The integration of solar or photovoltaic panels into the envelope of the buildings should be well considered from the outset, avoiding bolt-on solutions. Large roofs associated with commercial buildings often provide an unobstructed surface for capturing solar energy through solar panels for use in heating the building or photovoltaic panels for use in generating energy.

The design of commercial buildings also lend themselves to the use of technological solutions as part of an environmental strategy and can include: heat pumps, automatically dimmed or switched LED lighting and monitoring technology.

In larger schemes the use of district heating networks or centralised energy production is encouraged, and where possible, developments should aim to connect to existing heating networks.
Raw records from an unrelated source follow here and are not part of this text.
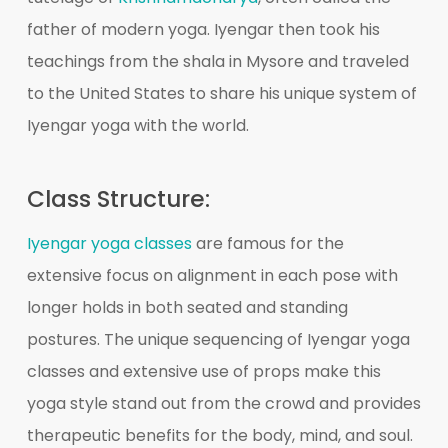
father of modern yoga. Iyengar then took his
teachings from the shala in Mysore and traveled
to the United States to share his unique system of
Iyengar yoga with the world.
Class Structure:
Iyengar yoga classes
are famous for the
extensive focus on alignment in each pose with
longer holds in both seated and standing
postures. The unique sequencing of Iyengar yoga
classes and extensive use of props make this
yoga style stand out from the crowd and provides
therapeutic benefits for the body, mind, and soul.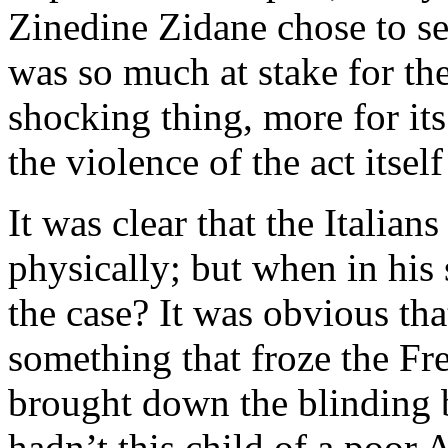
Zinedine Zidane chose to se
was so much at stake for the
shocking thing, more for its
the violence of the act itse
It was clear that the Italia
physically; but when in his 
the case? It was obvious tha
something that froze the Fr
brought down the blinding 
hadn’t this child of a poor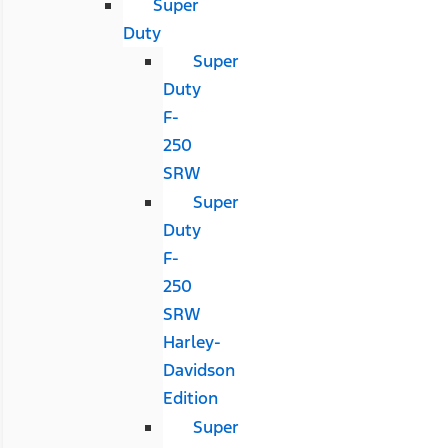
Super
Duty
Super
Duty
F-
250
SRW
Super
Duty
F-
250
SRW
Harley-
Davidson
Edition
Super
Modern methods of construction

The use of Modern Methods of Constuction (MMC) are encouraged and this Design Code does not seek to constrain technical and environmental innovation. However, where MMC are implemented, the quality of design and materials used must seek to equal that used in high quality buildings of traditional construction.
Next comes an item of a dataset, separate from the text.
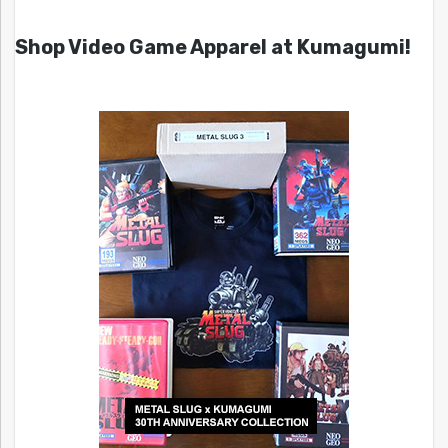
Shop Video Game Apparel at Kumagumi!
Where the use of traditional materials is not suitable when employing MMC, applicants must carefully consider the visual impact and durability of materials and ensure they are appropriate in their context. Materials that weather poorly must be avoided.

MMC may not be appropriate on sites where the constraints of the pre-fabrication process limit the range and quality of the detailing or materials that can be used.

Building Lifecycle

Well-designed places sustain their beauty over the long term. They add to the quality of life of their users and as a result, people are more likely to care for them over their lifespan . They have an emphasis on quality and simplicity.

Well-designed places, buildings and spaces are:

  • designed and planned for long-term stewardship by landowners, communities and local authorities from the earliest stages;
  • robust, easy to use and look after, and enable their users to establish a sense of ownership and belonging, ensuring places and buildings age gracefully;
  • adaptable to their users’ changing needs and evolving technologies; and
  • well-managed and maintained by their users, owners, landlords and public agencies.

Applicants should try to specify products that are made from recycled materials and/or that are easily recyclable at the end of the building’s life, whilst being appropriate to the building’s context and design. Allowances should be made for the repurposing or adapting of building elements without the generation of additional waste or recycling.

EV charging

All developments must seek to optimise EV charging points and must comply with the requirements set out in Building Regulations ‘Infrastructure for the charging of electric vehicles Approved Document S’.

Applicants are encouraged to demonstrate that they have optimised the provision of EV charging points on all developments. It is expected that the passive EV charging infrastructure will be provided across the site to ensure that every car parking space and driveway can be installed with active infrastructure at a future date.